6. Default XML Sitemaps:
This release has granted WordPress the ability to conjure its own sitemaps, a file that allows search engines to easily locate the content hosted on your site and index them, a necessary tool for Search Engine Optimization. With the placement of XML sitemaps at the base of WordPress operations, over 30% of sites out there have these set on default, which is a very welcome development. With that already in mind, you should know that your site already has a XML sitemap developed by our snap-in if you’re a user of Yoast SEO. You have nothing to worry about as we’ve already considered the possible implications of this duplicity of sitemaps for you. Although our update will provide millions of sites worldwide with ranking opportunities hitherto unavailable, we can categorically confirm to you that XML sitemaps in Yoast SEO are stronger and better.

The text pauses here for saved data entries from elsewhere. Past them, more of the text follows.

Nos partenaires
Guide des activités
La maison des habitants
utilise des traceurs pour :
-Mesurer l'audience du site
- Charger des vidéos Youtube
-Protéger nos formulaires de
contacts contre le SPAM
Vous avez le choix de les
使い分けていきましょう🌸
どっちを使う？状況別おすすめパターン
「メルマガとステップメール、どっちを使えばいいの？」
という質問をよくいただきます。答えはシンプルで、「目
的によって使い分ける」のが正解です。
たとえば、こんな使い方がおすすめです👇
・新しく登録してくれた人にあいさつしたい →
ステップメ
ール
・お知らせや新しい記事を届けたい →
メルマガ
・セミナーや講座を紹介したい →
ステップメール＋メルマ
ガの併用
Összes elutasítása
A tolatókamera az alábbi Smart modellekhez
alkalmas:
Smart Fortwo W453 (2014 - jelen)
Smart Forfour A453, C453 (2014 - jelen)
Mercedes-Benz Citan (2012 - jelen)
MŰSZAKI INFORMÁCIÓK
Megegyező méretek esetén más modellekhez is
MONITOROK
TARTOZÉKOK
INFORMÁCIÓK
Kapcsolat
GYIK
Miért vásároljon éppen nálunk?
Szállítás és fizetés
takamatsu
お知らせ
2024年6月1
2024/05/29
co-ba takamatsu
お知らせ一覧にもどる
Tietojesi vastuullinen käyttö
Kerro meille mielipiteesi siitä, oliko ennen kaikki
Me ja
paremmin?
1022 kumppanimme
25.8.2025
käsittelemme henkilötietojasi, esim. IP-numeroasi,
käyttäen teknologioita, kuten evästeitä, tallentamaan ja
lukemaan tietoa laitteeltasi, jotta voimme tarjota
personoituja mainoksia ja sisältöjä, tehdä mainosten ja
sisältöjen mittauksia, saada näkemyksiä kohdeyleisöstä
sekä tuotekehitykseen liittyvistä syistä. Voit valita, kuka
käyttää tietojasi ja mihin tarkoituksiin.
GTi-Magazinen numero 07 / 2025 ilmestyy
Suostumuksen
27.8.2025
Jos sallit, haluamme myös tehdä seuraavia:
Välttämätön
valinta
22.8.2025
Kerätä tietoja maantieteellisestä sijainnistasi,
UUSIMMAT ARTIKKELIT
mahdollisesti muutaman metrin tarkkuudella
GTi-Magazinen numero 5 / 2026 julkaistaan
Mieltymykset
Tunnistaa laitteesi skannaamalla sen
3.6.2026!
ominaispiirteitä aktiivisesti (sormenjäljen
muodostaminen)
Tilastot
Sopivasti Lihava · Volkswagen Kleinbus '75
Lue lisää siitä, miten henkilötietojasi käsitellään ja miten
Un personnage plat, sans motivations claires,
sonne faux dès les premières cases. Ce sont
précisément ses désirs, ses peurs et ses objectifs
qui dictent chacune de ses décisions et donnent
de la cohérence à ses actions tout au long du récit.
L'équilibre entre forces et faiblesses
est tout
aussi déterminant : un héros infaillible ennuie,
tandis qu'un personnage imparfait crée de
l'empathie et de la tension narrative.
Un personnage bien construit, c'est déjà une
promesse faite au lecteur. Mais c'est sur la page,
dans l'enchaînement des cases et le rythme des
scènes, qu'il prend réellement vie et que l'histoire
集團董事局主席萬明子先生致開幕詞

Thus, the new XML sitemap enabled by WordPress by default will be automatically disabled by Yoast SEO 14.7 as it is even better, and search engines will not run into any trouble detecting the sitemap to use for your site. More details are provided in the FAQ section of both WordPress 5.5 and Yoast SEO.
In this post, I was able to share with you some of the more headlining features of WordPress 5.5 such as the Default XML sitemaps, automated plugin updates, advanced content previews, amongst others, but I can assure you there’s way more to it than this. If you have any questions, observations, clarifications, or any features you’re particularly buzzed about, feel free to share in the comments!